Influenza-like illnesses are spiking in the Southeast, especially in Alabama, South Carolina and Tennessee.
Influenza-like illnesses are spiking in the Southeast, especially in Alabama, South Carolina and Tennessee.CDC

The CDC estimated that, overall, there have been 1.6 million cases of the flu so far this season. Among those, 730 people have died.

That includes four children, according to state health departments: two in Texas, one in North Carolina and another in South Carolina.

RSV, another respiratory virus, is also spiking unseasonably early this year.

"We are seeing more cases of RSV than we have ever seen," said Dr. Rachel Orscheln, a pediatric infectious diseases specialist at St. Louis Children's Hospital in Missouri.
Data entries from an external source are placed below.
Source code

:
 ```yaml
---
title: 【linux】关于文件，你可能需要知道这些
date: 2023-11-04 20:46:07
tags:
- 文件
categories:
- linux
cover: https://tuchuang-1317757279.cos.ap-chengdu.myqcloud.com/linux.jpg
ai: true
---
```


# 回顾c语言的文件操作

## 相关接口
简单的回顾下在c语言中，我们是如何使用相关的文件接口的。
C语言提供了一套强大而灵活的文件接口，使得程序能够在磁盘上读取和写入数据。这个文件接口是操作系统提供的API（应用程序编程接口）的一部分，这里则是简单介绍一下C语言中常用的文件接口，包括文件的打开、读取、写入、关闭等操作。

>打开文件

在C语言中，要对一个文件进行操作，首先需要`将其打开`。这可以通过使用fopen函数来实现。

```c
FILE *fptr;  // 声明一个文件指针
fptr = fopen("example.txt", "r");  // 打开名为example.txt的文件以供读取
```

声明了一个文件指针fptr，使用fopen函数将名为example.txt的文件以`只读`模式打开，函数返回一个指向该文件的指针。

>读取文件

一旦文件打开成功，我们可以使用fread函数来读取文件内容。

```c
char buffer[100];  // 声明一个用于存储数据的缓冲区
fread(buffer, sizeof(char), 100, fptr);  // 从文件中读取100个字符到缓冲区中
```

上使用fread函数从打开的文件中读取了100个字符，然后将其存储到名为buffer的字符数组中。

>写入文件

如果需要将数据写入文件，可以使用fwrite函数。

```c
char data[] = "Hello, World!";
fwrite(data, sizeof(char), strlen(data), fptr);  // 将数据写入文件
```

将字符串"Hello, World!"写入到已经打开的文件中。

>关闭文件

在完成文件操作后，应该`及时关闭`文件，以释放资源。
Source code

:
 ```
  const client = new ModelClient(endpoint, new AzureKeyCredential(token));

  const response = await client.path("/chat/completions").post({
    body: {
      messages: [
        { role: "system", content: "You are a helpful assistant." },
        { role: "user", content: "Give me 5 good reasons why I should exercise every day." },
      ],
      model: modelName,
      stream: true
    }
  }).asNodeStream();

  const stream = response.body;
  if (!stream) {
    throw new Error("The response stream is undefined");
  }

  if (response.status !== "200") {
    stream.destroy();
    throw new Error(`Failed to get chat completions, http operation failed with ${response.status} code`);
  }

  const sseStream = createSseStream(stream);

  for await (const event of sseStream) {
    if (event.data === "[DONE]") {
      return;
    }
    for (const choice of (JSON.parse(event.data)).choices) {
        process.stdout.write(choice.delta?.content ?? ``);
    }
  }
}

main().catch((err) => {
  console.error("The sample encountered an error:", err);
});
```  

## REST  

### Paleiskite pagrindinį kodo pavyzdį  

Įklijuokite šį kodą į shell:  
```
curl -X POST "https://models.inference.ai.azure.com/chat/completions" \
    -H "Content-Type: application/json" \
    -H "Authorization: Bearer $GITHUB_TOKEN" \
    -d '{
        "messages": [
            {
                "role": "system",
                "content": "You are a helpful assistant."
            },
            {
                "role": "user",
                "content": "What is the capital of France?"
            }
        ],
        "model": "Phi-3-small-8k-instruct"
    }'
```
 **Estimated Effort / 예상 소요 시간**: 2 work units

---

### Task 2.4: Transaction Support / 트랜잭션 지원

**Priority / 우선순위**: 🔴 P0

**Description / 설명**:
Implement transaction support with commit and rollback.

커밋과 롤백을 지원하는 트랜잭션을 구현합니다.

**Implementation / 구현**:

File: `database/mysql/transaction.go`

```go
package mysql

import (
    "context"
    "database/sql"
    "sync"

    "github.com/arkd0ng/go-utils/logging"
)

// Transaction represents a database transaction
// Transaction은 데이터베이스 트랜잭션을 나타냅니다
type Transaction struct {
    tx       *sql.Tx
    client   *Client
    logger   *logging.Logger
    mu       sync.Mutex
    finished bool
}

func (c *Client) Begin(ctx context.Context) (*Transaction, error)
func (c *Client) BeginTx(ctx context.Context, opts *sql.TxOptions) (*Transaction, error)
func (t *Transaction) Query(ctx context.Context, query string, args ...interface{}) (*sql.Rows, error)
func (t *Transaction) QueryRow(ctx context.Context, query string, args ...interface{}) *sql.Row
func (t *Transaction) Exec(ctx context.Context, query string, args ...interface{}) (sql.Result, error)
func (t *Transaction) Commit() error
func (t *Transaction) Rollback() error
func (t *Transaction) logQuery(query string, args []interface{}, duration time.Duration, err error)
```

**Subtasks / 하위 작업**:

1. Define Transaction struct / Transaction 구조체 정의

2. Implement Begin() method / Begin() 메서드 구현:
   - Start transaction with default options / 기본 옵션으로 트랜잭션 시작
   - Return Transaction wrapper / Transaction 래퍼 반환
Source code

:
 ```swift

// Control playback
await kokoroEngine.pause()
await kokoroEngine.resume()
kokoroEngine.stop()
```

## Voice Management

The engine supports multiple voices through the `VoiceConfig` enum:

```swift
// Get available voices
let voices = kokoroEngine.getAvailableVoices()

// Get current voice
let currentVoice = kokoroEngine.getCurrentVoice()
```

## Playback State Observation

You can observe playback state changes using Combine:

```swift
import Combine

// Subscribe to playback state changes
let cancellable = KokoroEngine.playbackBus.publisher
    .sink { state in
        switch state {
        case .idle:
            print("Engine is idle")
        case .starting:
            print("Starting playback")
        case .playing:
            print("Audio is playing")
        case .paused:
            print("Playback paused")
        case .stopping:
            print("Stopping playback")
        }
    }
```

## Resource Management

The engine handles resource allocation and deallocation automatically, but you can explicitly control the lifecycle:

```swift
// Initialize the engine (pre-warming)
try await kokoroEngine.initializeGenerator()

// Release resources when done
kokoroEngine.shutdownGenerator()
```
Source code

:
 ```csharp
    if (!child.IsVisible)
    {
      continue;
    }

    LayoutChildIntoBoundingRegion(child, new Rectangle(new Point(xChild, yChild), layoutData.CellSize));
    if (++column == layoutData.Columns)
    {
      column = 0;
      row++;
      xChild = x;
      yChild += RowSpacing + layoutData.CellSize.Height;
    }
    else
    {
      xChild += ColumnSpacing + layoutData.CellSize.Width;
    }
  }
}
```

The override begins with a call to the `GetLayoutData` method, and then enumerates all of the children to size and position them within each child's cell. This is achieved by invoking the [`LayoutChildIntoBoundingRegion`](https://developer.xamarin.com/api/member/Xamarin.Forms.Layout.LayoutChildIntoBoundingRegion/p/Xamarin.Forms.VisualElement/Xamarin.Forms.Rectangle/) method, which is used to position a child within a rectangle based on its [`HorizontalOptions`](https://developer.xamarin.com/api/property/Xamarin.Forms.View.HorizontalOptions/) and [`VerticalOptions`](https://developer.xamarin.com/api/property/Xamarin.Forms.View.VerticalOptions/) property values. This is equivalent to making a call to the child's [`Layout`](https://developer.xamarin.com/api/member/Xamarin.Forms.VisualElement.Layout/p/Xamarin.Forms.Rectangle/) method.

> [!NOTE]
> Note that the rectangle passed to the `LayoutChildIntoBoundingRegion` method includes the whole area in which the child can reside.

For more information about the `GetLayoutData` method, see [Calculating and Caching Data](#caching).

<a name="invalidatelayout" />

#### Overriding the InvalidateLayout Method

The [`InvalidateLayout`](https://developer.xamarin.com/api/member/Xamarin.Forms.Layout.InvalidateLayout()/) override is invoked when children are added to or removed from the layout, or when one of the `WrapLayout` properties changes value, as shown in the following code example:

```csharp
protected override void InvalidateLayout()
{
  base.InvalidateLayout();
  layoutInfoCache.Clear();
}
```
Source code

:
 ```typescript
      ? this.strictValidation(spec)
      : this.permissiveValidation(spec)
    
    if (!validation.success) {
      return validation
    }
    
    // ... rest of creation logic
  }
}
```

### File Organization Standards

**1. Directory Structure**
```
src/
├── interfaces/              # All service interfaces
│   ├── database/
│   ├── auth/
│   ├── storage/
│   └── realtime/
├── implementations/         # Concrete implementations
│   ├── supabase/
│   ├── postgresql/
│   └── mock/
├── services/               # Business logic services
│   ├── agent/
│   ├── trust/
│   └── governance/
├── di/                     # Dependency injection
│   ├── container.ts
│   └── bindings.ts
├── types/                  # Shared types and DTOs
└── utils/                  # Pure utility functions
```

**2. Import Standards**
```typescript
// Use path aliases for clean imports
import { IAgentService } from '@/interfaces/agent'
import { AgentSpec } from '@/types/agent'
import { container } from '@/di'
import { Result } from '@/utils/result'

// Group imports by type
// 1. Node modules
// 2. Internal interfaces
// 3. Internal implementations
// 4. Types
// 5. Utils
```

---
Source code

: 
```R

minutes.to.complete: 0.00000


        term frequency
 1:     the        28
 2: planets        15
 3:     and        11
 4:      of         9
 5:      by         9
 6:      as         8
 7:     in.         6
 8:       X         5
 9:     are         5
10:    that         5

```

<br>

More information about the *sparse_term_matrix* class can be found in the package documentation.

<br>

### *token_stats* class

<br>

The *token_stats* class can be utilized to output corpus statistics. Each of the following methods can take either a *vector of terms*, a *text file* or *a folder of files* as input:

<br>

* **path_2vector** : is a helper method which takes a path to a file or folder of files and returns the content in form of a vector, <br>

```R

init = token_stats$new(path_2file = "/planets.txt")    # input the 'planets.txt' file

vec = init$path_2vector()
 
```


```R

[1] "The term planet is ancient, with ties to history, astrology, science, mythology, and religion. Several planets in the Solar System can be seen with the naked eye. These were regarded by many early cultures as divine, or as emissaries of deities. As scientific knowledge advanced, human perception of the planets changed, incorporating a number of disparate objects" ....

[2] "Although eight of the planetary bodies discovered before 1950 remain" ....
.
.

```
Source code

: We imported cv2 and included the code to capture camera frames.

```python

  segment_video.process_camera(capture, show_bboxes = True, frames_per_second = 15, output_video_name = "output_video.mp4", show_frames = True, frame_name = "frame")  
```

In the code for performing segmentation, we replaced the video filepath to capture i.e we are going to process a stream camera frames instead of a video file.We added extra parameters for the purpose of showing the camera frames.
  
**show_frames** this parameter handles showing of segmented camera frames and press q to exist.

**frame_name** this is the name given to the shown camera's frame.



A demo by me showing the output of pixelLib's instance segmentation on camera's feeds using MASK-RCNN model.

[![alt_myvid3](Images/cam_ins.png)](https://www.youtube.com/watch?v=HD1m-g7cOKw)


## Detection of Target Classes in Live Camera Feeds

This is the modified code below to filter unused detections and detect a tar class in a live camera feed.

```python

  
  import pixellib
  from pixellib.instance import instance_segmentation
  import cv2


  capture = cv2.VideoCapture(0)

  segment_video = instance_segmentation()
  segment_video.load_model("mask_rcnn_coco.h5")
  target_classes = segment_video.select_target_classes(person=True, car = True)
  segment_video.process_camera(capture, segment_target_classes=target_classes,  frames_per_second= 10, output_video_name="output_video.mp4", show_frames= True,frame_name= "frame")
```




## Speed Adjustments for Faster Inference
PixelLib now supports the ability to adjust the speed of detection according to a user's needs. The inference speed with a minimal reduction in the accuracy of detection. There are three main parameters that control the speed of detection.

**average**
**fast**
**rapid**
RSV is a common virus, and usually affects babies in their first year or two of life. While the vast majority of young children will only develop a minor cold, they are the ones most at risk for the worst outcomes. Babies who become sick enough to be admitted to the hospital often need help breathing. In some cases, they require mechanical ventilation.

Two children have reportedly died of RSV this season: a 6-year-old boy in Michigan and a baby in Virginia.

RSV typically hits Southeastern states hardest first, said Romero. That's what happened so far this season, with the initial spike in the Southeast. RSV has eased up somewhat in those areas and is now spreading elsewhere across the country.

"We'll probably start seeing cases rise on the West Coast in the coming weeks," said Dr. Meredith McMorrow, a pediatrician and team lead for Enhanced Surveillance Platforms at the CDC.